Als der Journalist hartnäckig nachfragte, sagte Trump: „Sie werden eine sehr friedliche Über- – offen gesagt, es wird keine Übergabe geben. Es wird eine Fortsetzung geben.“

Trumps Entschlossenheit, den durch Ruth Bader Ginsburgs Tod frei gewordenen Sitz am Obersten Gerichtshof möglichst schnell wieder zu besetzen, ist ein zentrales Element seiner kriminellen Verschwörung. Trump will den Obersten Gerichtshof mit Lakaien bestücken, die seine Missachtung des Wahlergebnisses absegnen. „Ich denke, die Sache [die Wahl] wird vor dem Obersten Gerichtshof landen, und ich halte es für sehr wichtig, dass wir neun Richter haben“, so Trump auf der Pressekonferenz.

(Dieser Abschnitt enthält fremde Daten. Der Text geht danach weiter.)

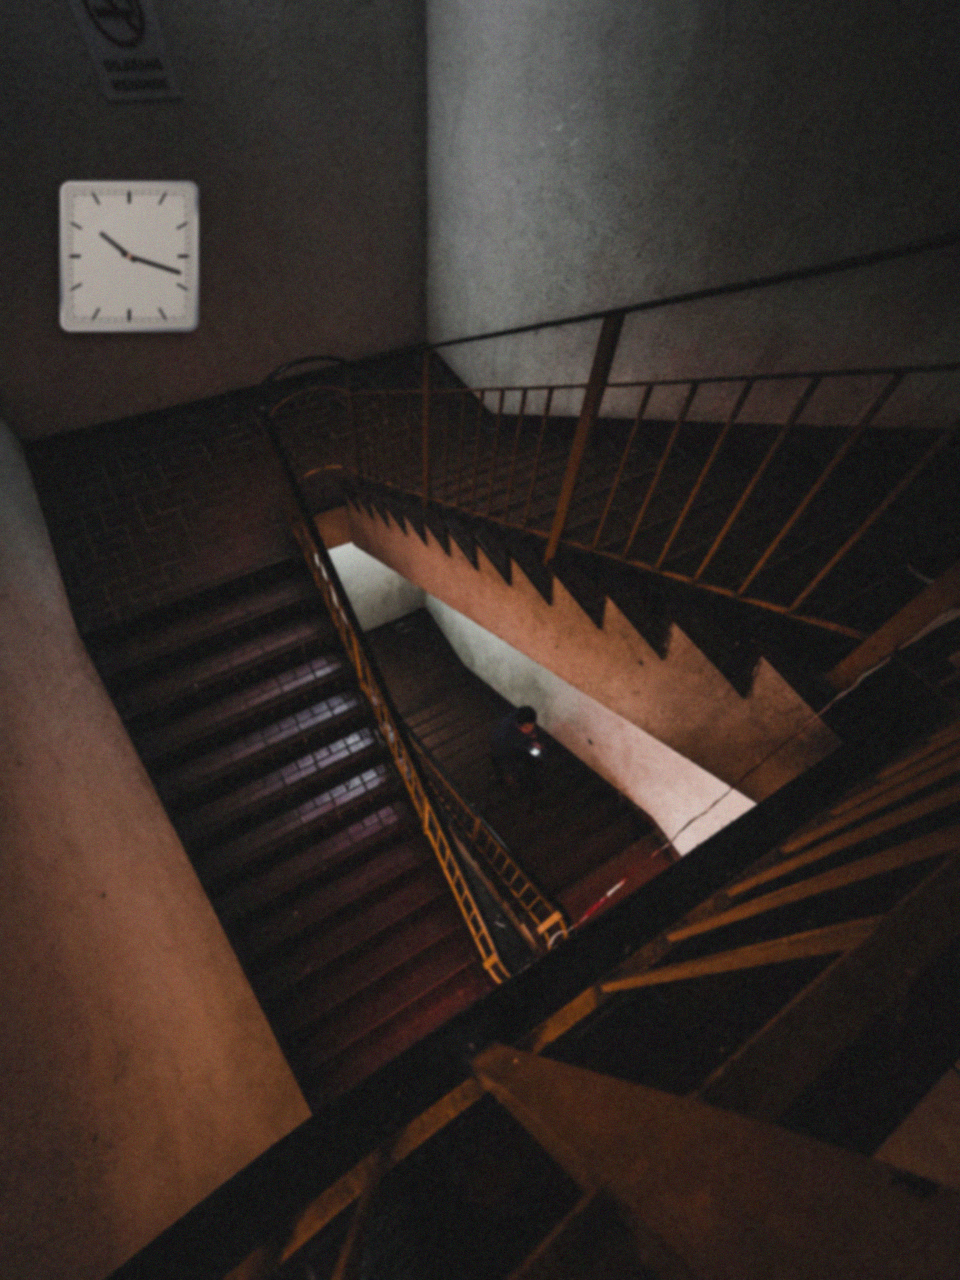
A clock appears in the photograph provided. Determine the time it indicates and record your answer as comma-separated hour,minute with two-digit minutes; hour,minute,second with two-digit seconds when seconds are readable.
10,18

Dass die Vorbereitungen auf die Außerkraftsetzung der Verfassung weit vorangeschritten sind, wird inzwischen weithin erkannt. Die traditionsreiche Zeitschrift Atlantic entwarf vergangenen Mittwoch unter der Überschrift „Die Wahl, die Amerika zerbrechen könnte“ für den 3. November ein „Alptraum-Szenario“, bei dem rechte Bürgerwehren aufmarschieren und nicht ausgezählte Stimmzettel beschlagnahmt werden. Die Kolumne verwies auf Diskussionen im Weißen Haus, wie die Wahlergebnisse gekippt werden könnten, falls sich eine Niederlage Trumps abzeichnet:

Laut Quellen in der Republikanischen Partei auf bundesstaatlicher und auf nationaler Ebene diskutiert Trumps Wahlkampfteam Notfallpläne zur Umgehung der Wahlergebnisse und zur Ernennung loyaler Wahlmänner in den umkämpften Bundesstaaten, in denen die Republikaner in der Legislative die Mehrheit haben. Mit der Begründung, es sei überall zu Wahlbetrug gekommen, würde Trump die Gesetzgeber der Bundesstaaten auffordern, die Abstimmung der Bevölkerung für nichtig zu erklären und von ihrer Befugnis Gebrauch zu machen, die Wahlmänner der Bundesstaaten unmittelbar selbst zu bestimmen.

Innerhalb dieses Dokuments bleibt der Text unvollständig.